We’re born equal

We’re born equal. It’s what happens from birth that has a bearing on us being equal. Having support is a good place to start.

Support allows us take the next step to us carving out a successful life. I believe that without our earlier opportunities, we can still go on to become as equal or as successful as those who started off with the help.

It may take us longer although there may be some people who struggle. They may see themselves as victims of circumstance. Having unconsciously chosen that path, they will continue to hide behind a façade.

What is important is us seeking out opportunities as they arise. Learning to be self-sufficient is enough for us to change our perceptions and our circumstances. We tend to work things out as we go.

So, change your circumstances by looking for the opportunities to make your life a success. Although we’re born equal, we’re not born successful. That is something we must continue to work on.


1 Aug, 2015

8 thoughts on “We’re born equal

  1. I agree we’re all born equal. We develop obstacles in our mind based on other people’s actions, opinions and life situations we have to deal with.

    One of the obstacles we cause ourselves is feeling sorry for ourselves. I am guilty of this. It just causes us to get stuck in a rut and to suffer uselessly.

    I can’t change the fact that I have a disability, but I can make the best of it by trying to live a fulfilling life my way.

    1. Thanks Maria. Yes, I agree. A physical impairment doesn’t make us less equal. We’re human and that means we qualify.

  2. Yes, we are all born equal, but circumstances are so different as to how we turn out. Many people have loving stable homes, while others grow up living like the show ‘Shameless.’

    My father was from the country, but my mother came from a wealthy family, so there were a lot of mixed messages on how we were supposed to act and live.

    People ended up treating us like poor white trash, which made me detest those who had money and think they were better than everyone else.

    Needless to say, I lived most of my life thinking I wasn’t worthy of having anything good. It set up behaviour patterns where I would constantly be self-sabotaging by throwing away anything good before anyone else had a chance to take it away from me.

    I hated myself for things I had done and even a lot of things I hadn’t, since my parents were so good at heaping their baggage on to us.

    The reality is that ultimately we do have some control over how we decide to live our lives. We don’t always have the ability to choose what happens, but it depends on how we deal with it.

    The expression that comes to mind is something like, ‘the first time something happens to you you’re a victim, but after that you’re a volunteer.’

    You can’t expect to keep doing the same things and get different results. The hardest part is learning the difference between what I can change and what I can’t, so that I can live my life.

    1. Thanks Randy. What you describe is the nature of how society behaves. I think you’re right. Once we learn to make the connections of things that happen to us, we become more informed about our choices.

      We come to learn what is acceptable, what we are willing to accept and what we need to change. Families do have a tendency to give us mixed messages, which comes from our parents’ different backgrounds.

      It’s important for family to be united and together in their thinking so that mixed messages don’t become a thing. When two many opinions are being banded about, it’s difficult to know which path to take.

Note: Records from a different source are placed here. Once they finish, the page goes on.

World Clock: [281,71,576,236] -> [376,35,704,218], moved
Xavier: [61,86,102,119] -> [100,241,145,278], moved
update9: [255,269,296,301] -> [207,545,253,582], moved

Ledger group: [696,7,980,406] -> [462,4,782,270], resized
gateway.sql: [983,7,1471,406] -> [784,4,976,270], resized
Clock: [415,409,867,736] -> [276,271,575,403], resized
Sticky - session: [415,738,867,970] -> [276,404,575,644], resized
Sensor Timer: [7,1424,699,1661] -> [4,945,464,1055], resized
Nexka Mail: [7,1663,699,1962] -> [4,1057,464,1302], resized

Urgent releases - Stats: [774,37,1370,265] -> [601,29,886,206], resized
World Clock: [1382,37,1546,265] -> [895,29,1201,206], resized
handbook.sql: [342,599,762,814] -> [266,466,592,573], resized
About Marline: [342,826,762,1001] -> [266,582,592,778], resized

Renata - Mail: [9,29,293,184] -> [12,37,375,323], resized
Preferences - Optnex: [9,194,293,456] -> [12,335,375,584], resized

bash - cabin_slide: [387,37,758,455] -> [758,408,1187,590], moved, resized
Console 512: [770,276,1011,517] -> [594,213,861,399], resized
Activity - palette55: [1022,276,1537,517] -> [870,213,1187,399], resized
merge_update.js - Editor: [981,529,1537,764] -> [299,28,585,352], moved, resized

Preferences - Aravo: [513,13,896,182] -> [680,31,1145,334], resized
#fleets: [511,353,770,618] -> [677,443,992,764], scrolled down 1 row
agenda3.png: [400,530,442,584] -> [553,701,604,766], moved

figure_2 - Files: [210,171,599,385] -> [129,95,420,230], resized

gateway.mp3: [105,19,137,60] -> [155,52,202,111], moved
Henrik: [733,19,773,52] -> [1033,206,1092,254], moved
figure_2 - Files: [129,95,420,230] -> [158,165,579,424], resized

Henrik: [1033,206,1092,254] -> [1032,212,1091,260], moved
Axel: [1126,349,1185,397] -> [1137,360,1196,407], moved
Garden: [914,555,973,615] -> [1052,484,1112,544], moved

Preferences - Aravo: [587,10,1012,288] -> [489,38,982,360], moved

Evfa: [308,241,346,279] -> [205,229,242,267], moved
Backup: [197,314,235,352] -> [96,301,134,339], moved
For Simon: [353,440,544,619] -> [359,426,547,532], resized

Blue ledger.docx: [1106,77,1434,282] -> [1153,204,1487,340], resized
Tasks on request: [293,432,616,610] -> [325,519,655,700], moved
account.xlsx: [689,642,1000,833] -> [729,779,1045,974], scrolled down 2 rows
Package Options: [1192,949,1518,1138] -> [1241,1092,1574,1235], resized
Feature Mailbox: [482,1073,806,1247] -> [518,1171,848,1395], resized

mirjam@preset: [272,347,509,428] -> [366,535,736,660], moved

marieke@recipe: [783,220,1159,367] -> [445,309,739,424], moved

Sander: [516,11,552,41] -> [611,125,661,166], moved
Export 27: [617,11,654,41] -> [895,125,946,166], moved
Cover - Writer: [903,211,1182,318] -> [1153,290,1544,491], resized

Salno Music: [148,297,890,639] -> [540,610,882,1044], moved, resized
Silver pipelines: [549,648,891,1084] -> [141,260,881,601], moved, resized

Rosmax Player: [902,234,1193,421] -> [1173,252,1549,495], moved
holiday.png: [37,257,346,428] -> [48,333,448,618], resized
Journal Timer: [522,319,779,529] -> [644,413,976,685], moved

      It’s also how we feel about ourselves and that’s our biggest problem. If you feel worthy, you will feel equal.

  3. Absolutely, we’re all born equal. But each of us are born to different terms and conditions where equality is based on our identity, culture and affliction.

    Our concern for equality is articulated in our rhetoric, but very much ignored by societies as a whole. We are born equal and we will all die that way.

    1. Thanks Tim. Yes, you’ve hit the nail on the head. I also believe each of us are born into different terms and conditions where equality is based on our identity, culture and affliction and that’s become our biggest problem.

      It’s often because of the cultural divide that many of us don’t see ourselves as equal. It’s also how other people make us feel.

  4. Just as in Orwell’s Animal Farm, my view is there is no such thing as equality, even at birth. We are born into unique circumstances and in that way our inequality is sealed from day one.

    For many, life just reinforces those inequalities whereas others seem to flourish in spite of it. Ultimately this is the tragedy of the human condition.

    1. Looking at the bigger picture of what we’re born into will always make for inequality you’re right, but for that split second around our birth, I believe we’re equal.

      I agree that everyone’s circumstances are unique, but being equal is a state of mind too. If we’re confident and believe we’re the same that will invariably change how we see ourselves and how we choose to interact with others.

      If we think we’re better than others, we will never see other people as equal.